Practising self-compassion can help you manage your response to COVID-19. These are anxious times, many of us are experiencing exponential change. We need to grapple with it, adapt and respond, and it seems all at lightning pace. And it’s tough. The virus has thrown us into a sea of anxiety and we are swimming in it daily. It has impacted our contact with friends, our autonomy, our ability to work and travel reduced or eliminated our incomes, made us fear for our health and the wellbeing of those we love.
So what can each of us do?
What can each of us do? This is where self-compassion comes in. Self-compassion boosts the immune system, it reduces anxiety, and it’s the easiest way to keep our hearts open to others. Some measure of fear is a healthy response to a contagious virus, of course. We want to respond to the contagion in a wise manner – with preventive measures that benefit ourselves and others.
Leading experts on self-compassion Drs Kristen Neff and Chris Germer, recommend a daily self- compassionate practice in response to the COVID-19 epidemic which looks something like this,
Mindfulness: Become aware of how you feeling? Are you feeling anxious, disheartened, confused? Can you feel it in your body? If so, where? Is your mind preoccupied with the virus? If so, what are your thoughts? Can you validate for yourself how you think or feel in a kind and understanding manner? For example, “Yes, this is hard.” “This is difficult.” “This is really stressful.” Can you offer yourself a little space around your feelings, knowing that it’s part of the current situation we’re all in?

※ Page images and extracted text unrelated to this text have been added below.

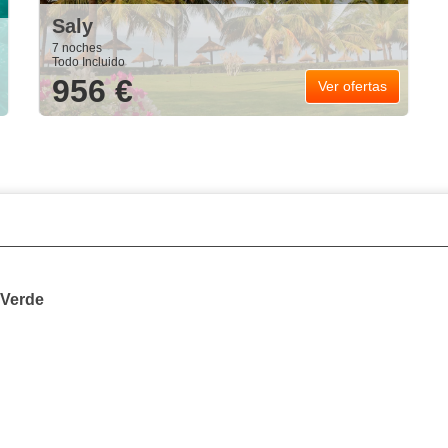
Saly
7 noches
Todo Incluido
956 €
Ver ofertas
 Verde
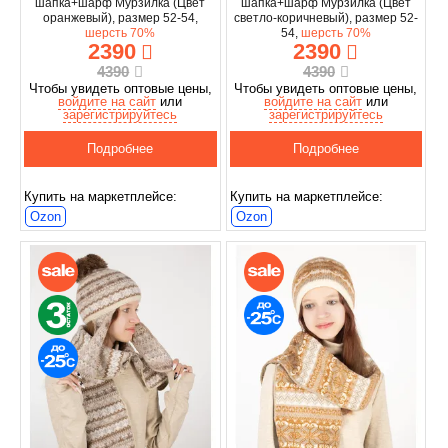
шапка+шарф Мурзилка (Цвет
шапка+шарф Мурзилка (Цвет
оранжевый), размер 52-54,
светло-коричневый), размер 52-
шерсть 70%
54,
шерсть 70%
2390
2390
4390
4390
Чтобы увидеть оптовые цены,
Чтобы увидеть оптовые цены,
войдите на сайт
или
войдите на сайт
или
зарегистрируйтесь
зарегистрируйтесь
Подробнее
Подробнее
Купить на маркетплейсе:
Купить на маркетплейсе:
Ozon
Ozon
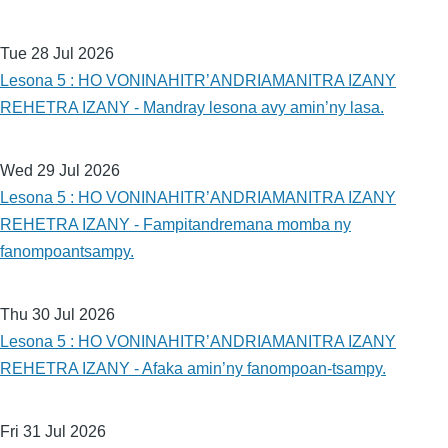
Tue 28 Jul 2026
Lesona 5 : HO VONINAHITR’ANDRIAMANITRA IZANY
REHETRA IZANY - Mandray lesona avy amin’ny lasa.
Wed 29 Jul 2026
Lesona 5 : HO VONINAHITR’ANDRIAMANITRA IZANY
REHETRA IZANY - Fampitandremana momba ny
fanompoantsampy.
Thu 30 Jul 2026
Lesona 5 : HO VONINAHITR’ANDRIAMANITRA IZANY
REHETRA IZANY - Afaka amin’ny fanompoan-tsampy.
Fri 31 Jul 2026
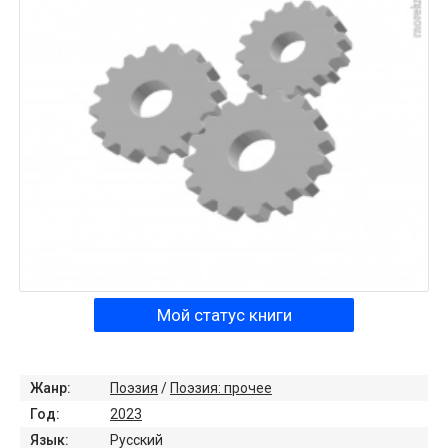
Мой статус книги
Жанр:
Поэзия
/
Поэзия: прочее
Год:
2023
Язык:
Русский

Remembering you are not alone – we’re all this together: When you hear news of people struggling with the virus, can you allow this to enhance your sense of being part of a global family rather than feeling separate? Can you imagine yourself in their situation and say, “Just like me.” Or when you reflect on your own distress, can you remind yourself, “Others feel as I do—I am not alone.” “Sickness is part of living.” “This is how it feels to be a human being right now.”
Self-Kindness and Self-Talk: Try putting your hand on heart, helping to calm some of your anxiety through touch. What words do you need to hear to comfort or reassure yourself about the virus right now? Can you talk to yourself in a warm, compassionate voice?What actions do you need to take to protect yourself, or to provide for yourself? Can you encourage yourself to take these steps, in a supportive manner?
Notice if this practice makes you feel more relaxed and compassionate or encourages you to take positive action.